Texte fourni:
Actualités :: Mémorandum de partis politiques de l’opposition : Une si curieuse (...)
M. Sawadogo

« Une catastrophe annoncée », tel est le titre d’un mémorandum de partis politiques de l’opposition, mémorandum publié par le quotidien « LE PAYS » dans sa livraison du 15 mars 2004 sous le titre à la une : CANDIDATURE DE BLAISE COMPAORE « une catastrophe annoncée »

A la lecture dudit mémorandum, ce qui a particulièrement retenu notre attention, c’est l’aspect notoirement curieux des arguments avancés par les auteurs. Nous nous proposons d’en examiner les principaux.

Argument : les auteurs indiquent que « la Constitution du 2 juin (1991) faisait du multipartisme et de l’intégrité du territoire national, des points intouchables par toute révision constitutionnelle ».

Observation : ni la révision du 27 janvier 1997, ni celle du Il avril 2002 n’ont dérogé à ces dispositions consacrées par l’article 165 de la Constitution.

Argument : les auteurs, citant le Professeur LOADA, agrégé de droit public et Directeur du Centre pour la Gouvernance Démocratique ( CGD) écrivent « la candidature de Kuku Wazabanga (entendez Blaise COMPAORE) devrait être invalidée et l’effet immédiat de la loi lui être opposé dans l’hypothèse où il voudrait briguer un troisième mandat au nom du principe de la non rétroactivité consacrée par de prétendus usages et droit).

Ce qui a été mis en gras l’a été par nous.

Observation : cet argument, est certes un argument d’autorité au regard de la qualité de son auteur : Professeur agrégé de Droit public. Malheureusement, la doctrine a créé le principe de la non rétroactivité de la loi. Ce principe n’est pas opposable à ceux qui font les lois, les législateurs qui peuvent y déroger en élaborant des lois rétroactives, sauf en général en matière pénale. En revanche ledit principe, combiné à l’effet immédiat de la loi s’impose à ceux qui appliquent la loi c’est-à-dire les juges y compris les juges constitutionnels.

Argument : les auteurs constatent que « le Chef de l’Etat est le chef (véritable) du parti majoritaire qui contrôle le Parlement » ;

Observation : où se situe le problème ? est-ce qu’il est interdit légalement au Chef de l’Etat d’être le chef d’un parti ? sinon, quel reproche lui fait-on ?

Données fournies:

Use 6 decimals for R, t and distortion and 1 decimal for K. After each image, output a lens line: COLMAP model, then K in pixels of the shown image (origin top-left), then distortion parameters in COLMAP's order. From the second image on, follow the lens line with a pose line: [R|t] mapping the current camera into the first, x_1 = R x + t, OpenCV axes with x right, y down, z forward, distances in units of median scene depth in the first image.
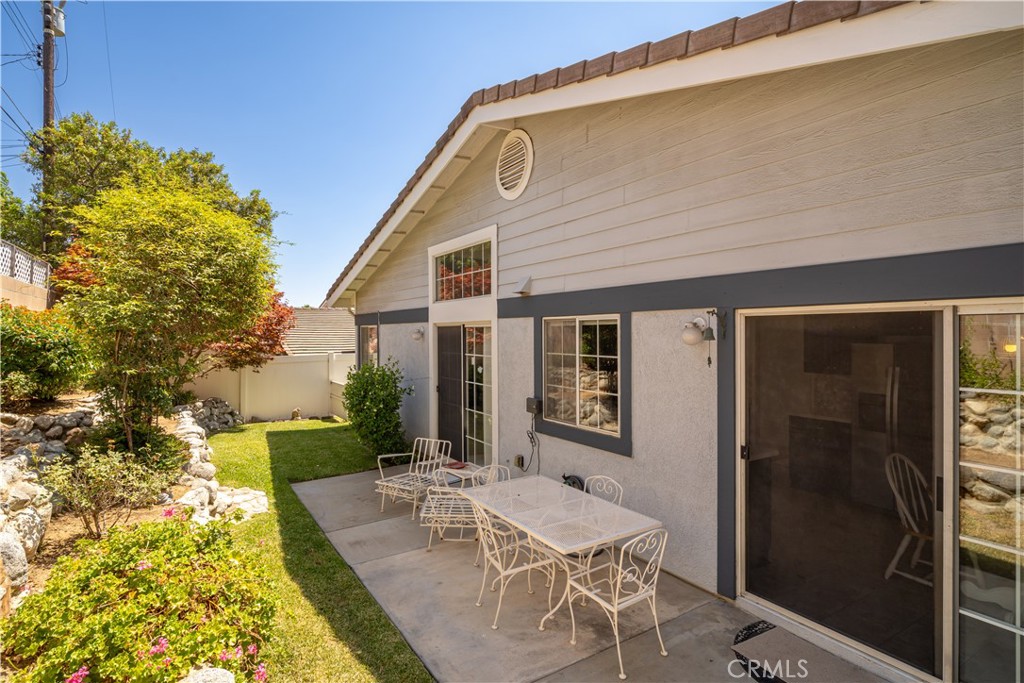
lens RADIAL K [[521.7, 0, 502.9], [0, 521.7, 336.9], [0, 0, 1]] dist [-0.005583, -0.000238]
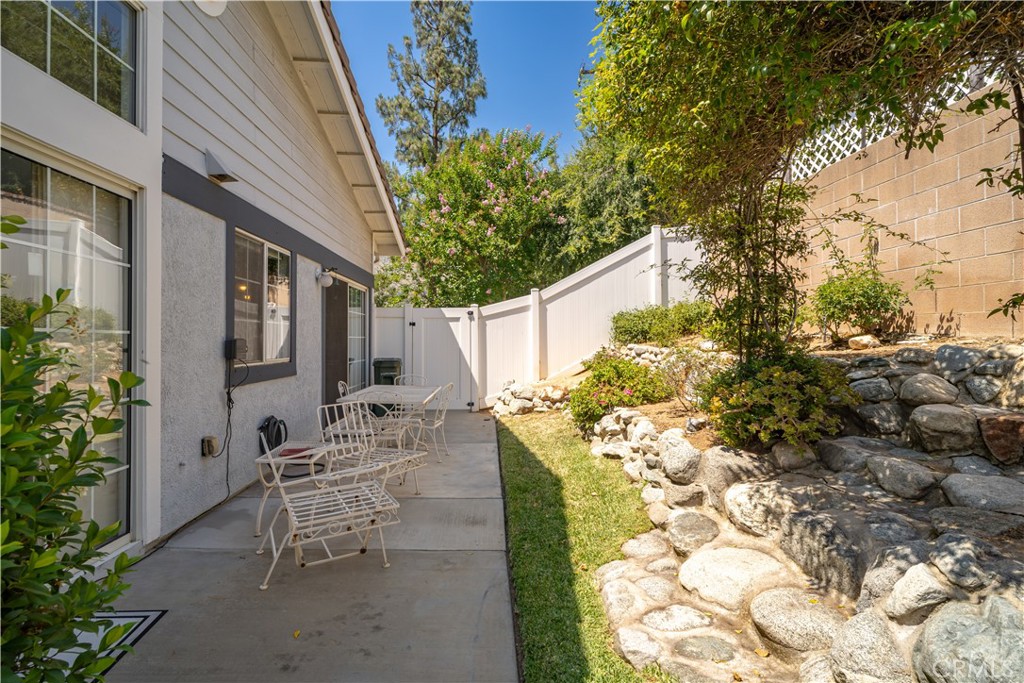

Consigne: Reproduisez le passage de l'article sur le mémorandum de l'opposition qui commence aux mots « Argument : les auteurs, citant » et s'achève après « usages et droit). », en substituant « nouveau mandat » à « troisième mandat ».

Réponse:
Argument : les auteurs, citant le Professeur LOADA, agrégé de droit public et Directeur du Centre pour la Gouvernance Démocratique ( CGD) écrivent « la candidature de Kuku Wazabanga (entendez Blaise COMPAORE) devrait être invalidée et l’effet immédiat de la loi lui être opposé dans l’hypothèse où il voudrait briguer un nouveau mandat au nom du principe de la non rétroactivité consacrée par de prétendus usages et droit).